Djokovic gobierna en el reino de Federer
No hay barreras que el ímpetu no pueda derribar. No hay fronteras para contener la fuerza. No hay diques para frenar el talento. Ocurre en la catedral de Wimbledon, escenario universal de estrellas con luz infinita.
Tras 3h57m, hay una calurosa ovación. Se oyen los gritos y suenan las palmas a coro durante varios minutos. Llueven los flashes para inmortalizar un momento eterno que ya es historia de este deporte mientras se detiene el tiempo: a Novak Djokovic se le escapan las lágrimas mientras arranca un trozo de césped para comérselo tras ganar 6-7, 6-4, 7-6, 5-7 y 6-4 a Roger Federer la copa de campeón que le permite levantar un Grand Slam 18 meses después de celebrar el último, sumar siete grandes, romper la sangría (cinco finales entregadas de las seis últimas disputadas) y recuperar el número uno del mundo, que mañana mismo volverá desde las manos de Rafael Nadal a las suyas.

===============

## Lo que se pide
Prosigue la crónica sobre la victoria de Djokovic ante Federer en Wimbledon a partir de su última oración. El material no tiene relación con la crónica.

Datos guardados
===============

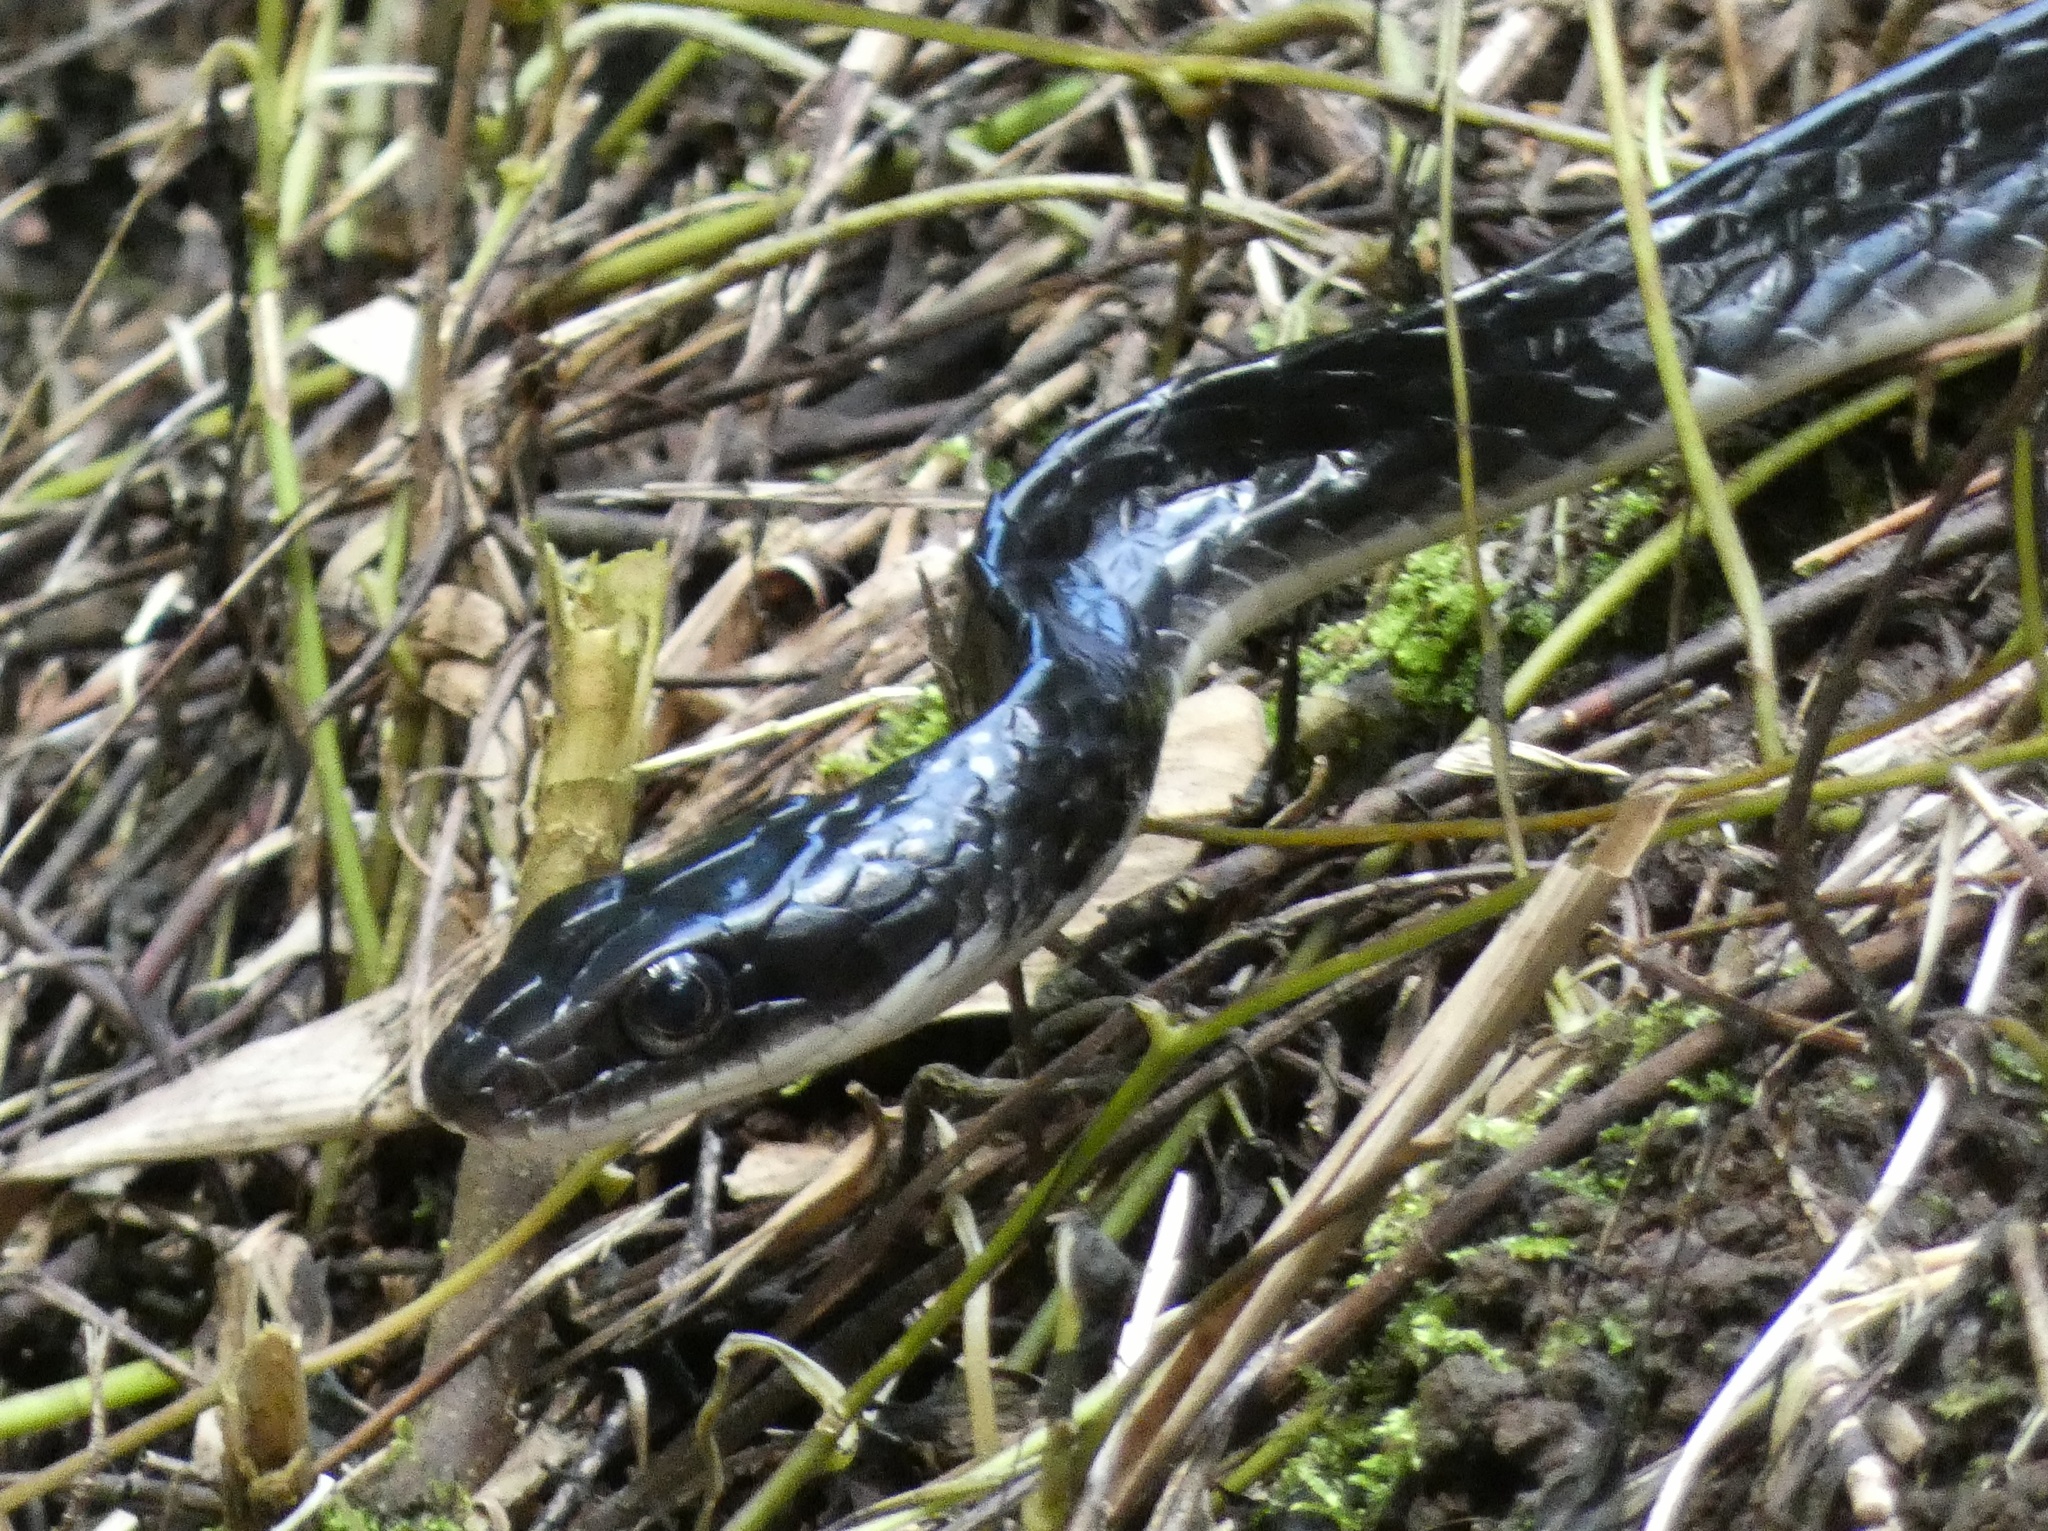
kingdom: Animalia
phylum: Chordata
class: Squamata
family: Colubridae
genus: Chironius
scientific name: Chironius grandisquamis
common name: Ecuador sipo
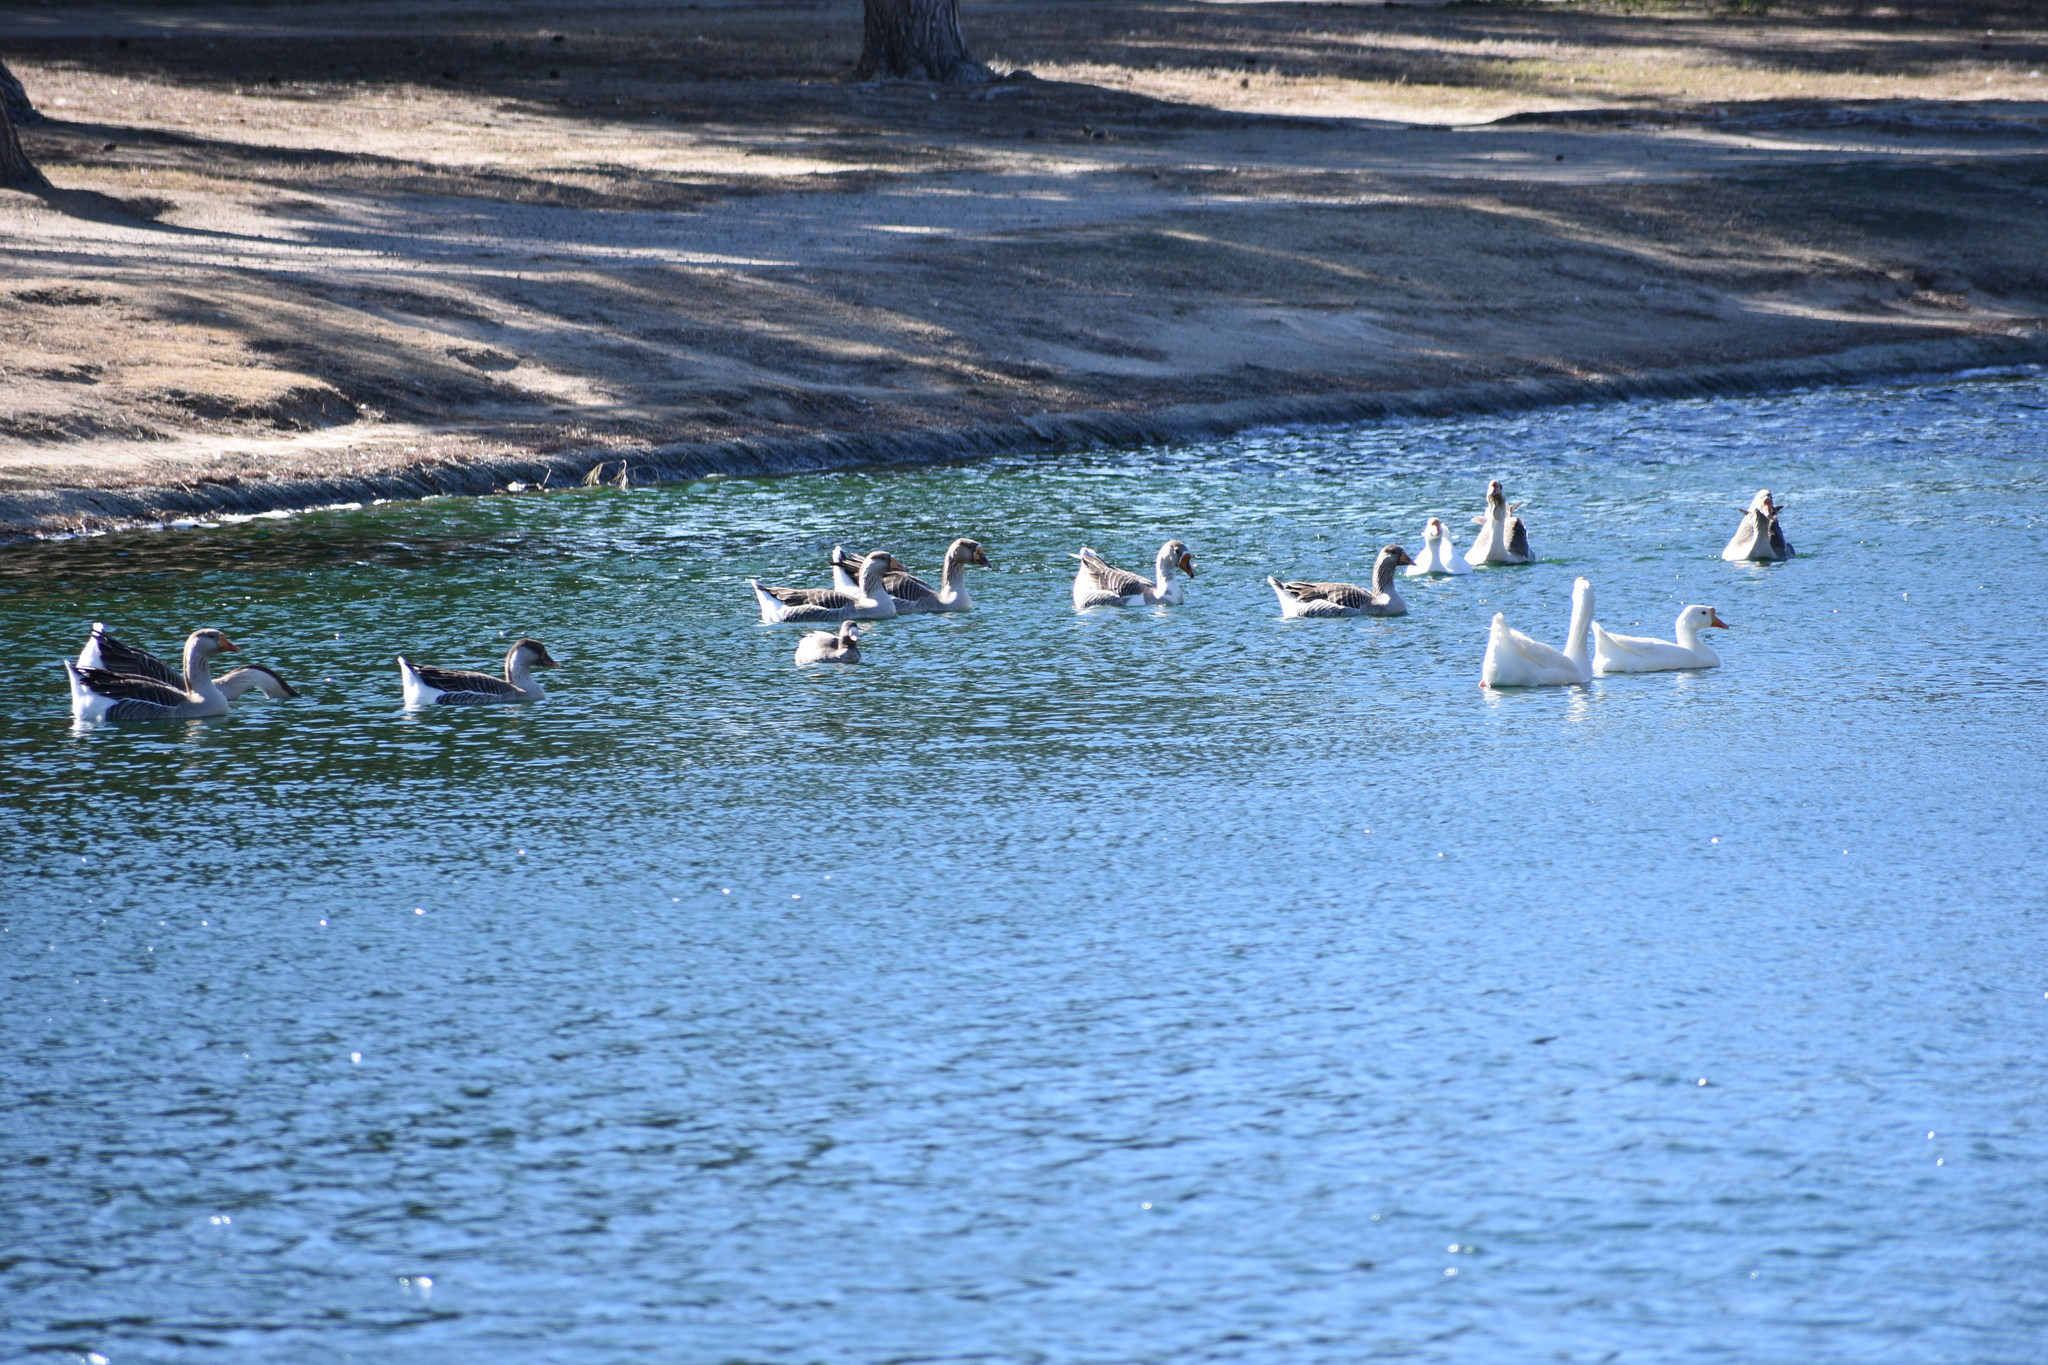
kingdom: Animalia
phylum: Chordata
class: Aves
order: Anseriformes
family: Anatidae
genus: Anser
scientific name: Anser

===============

## Respuesta
La victoria hace temblar al vestuario. El partido, refleja como pocas cosas la longevidad del genial suizo: a un paso de cumplir 33 años, tras luchar entre décadas, generación tras generación, el campeón de 17 grandes compite un duelo lleno de talento, magia y sutilezas. Esa es la huella de un genio como Einstein, Da Vinci, Mozart o Shakespeare. Ese es su legado perpetuo, uno como el Darwin, Newton, Edison o Tesla. Esa raqueta que descansa sobre el pasto tras la sinfonía es al tenis lo que las manos de Jordan al baloncesto, los pies de Maradona al fútbol, los guantes de Ali al boxeo o las piernas de Bolt al atletismo. Ese es Federer, el inmortal derrotado por Djokovic, el caníbal. Un jugador lleno de colmillos y golpes para apagar una rebelión.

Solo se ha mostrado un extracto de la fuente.